Répétitions : 5 fois en alternance dos rond / dos creux.

EXERCICE 2 : EXTENSION DU BUSTE (VENTRE PLAT AU SOL)

Wilyeysports : EXERCICE 2 : EXTENSION DU BUSTE (VENTRE PLAT AU SOL)

Muscles ciblés : étirement des abdominaux et relâchement du dos.

Exécution de l’exercice : allongé sur le ventre, les mains de chaque côté de la poitrine, repoussez au sol pour soulever votre poitrine. Abaissez bien vos épaules, regardez droit devant vous. Ne serrez pas les fesses. Si vous ressentez un pincement dans le bas du dos, relevez un peu plus vos cuisses.

Respiration : Expirez à la montée.

Répétitions : 5 fois en restant à chaque fois 30 secondes dans la position.

EXERCICE 3 : CHILD’S POSE

wilyeysports : EXERCICE 3 : CHILD’S POSE

Muscles ciblés : Allongement et relâchement du dos.

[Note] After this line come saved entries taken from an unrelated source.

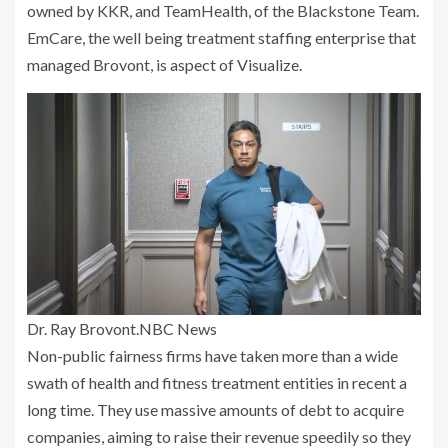
owned by KKR, and TeamHealth, of the Blackstone Team.
EmCare, the well being treatment staffing enterprise that
managed Brovont, is aspect of Visualize.
Dr. Ray Brovont.
NBC News
Non-public fairness firms have taken more than a wide
swath of health and fitness treatment entities in recent a
long time. They use massive amounts of debt to acquire
companies, aiming to raise their revenue speedily so they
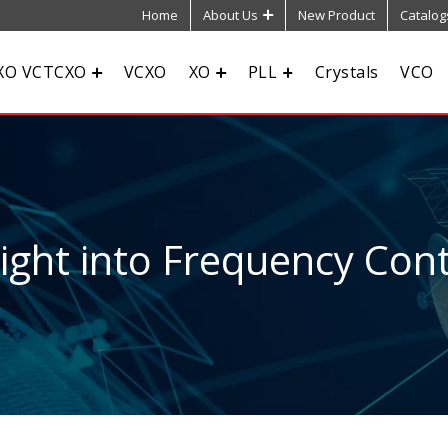
Home
About Us
New Product
Catalog
XO VCTCXO
VCXO
XO
PLL
Crystals
VCO
sight into Frequency Cont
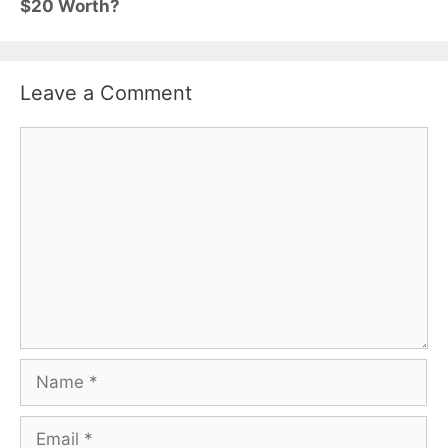
$20 Worth?
Leave a Comment
Comment
Name
Email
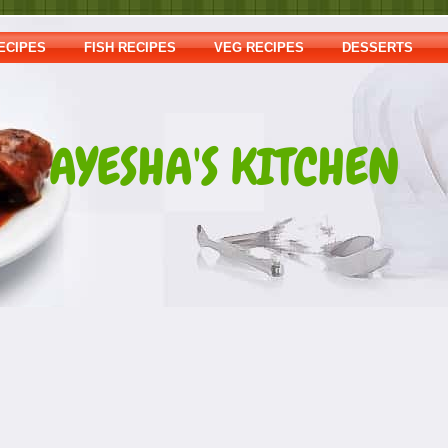
ECIPES
FISH RECIPES
VEG RECIPES
DESSERTS
AYESHA'S KITCHEN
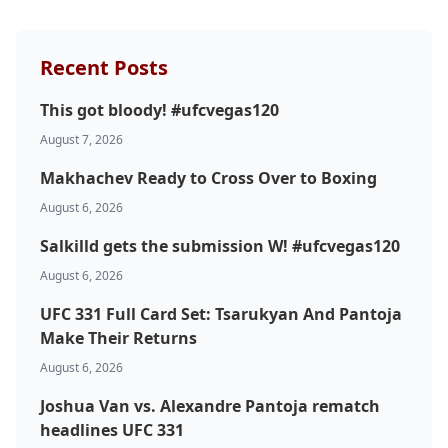
Recent Posts
This got bloody! #ufcvegas120
August 7, 2026
Makhachev Ready to Cross Over to Boxing
Probability Calculator
Fight News
Home
August 6, 2026
Salkilld gets the submission W! #ufcvegas120
Top Stories
August 6, 2026
UFC 331 Full Card Set: Tsarukyan And Pantoja
UFC
Make Their Returns
MMA
August 6, 2026
Joshua Van vs. Alexandre Pantoja rematch
headlines UFC 331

Exécution de l’exercice : Placez vos fesses sur vos talons et étendez vos bras le plus loin possible devant vous. Gardez vos mains à plat sur le sol avec vos doigts pointés vers l’avant.

Respiration : Inspirez puis expirez en essayant d’étendre davantage vos bras pour un allongement maximal de votre colonne vertébrale.

Répétitions : Maintenez la position pendant 3 x 30 secondes.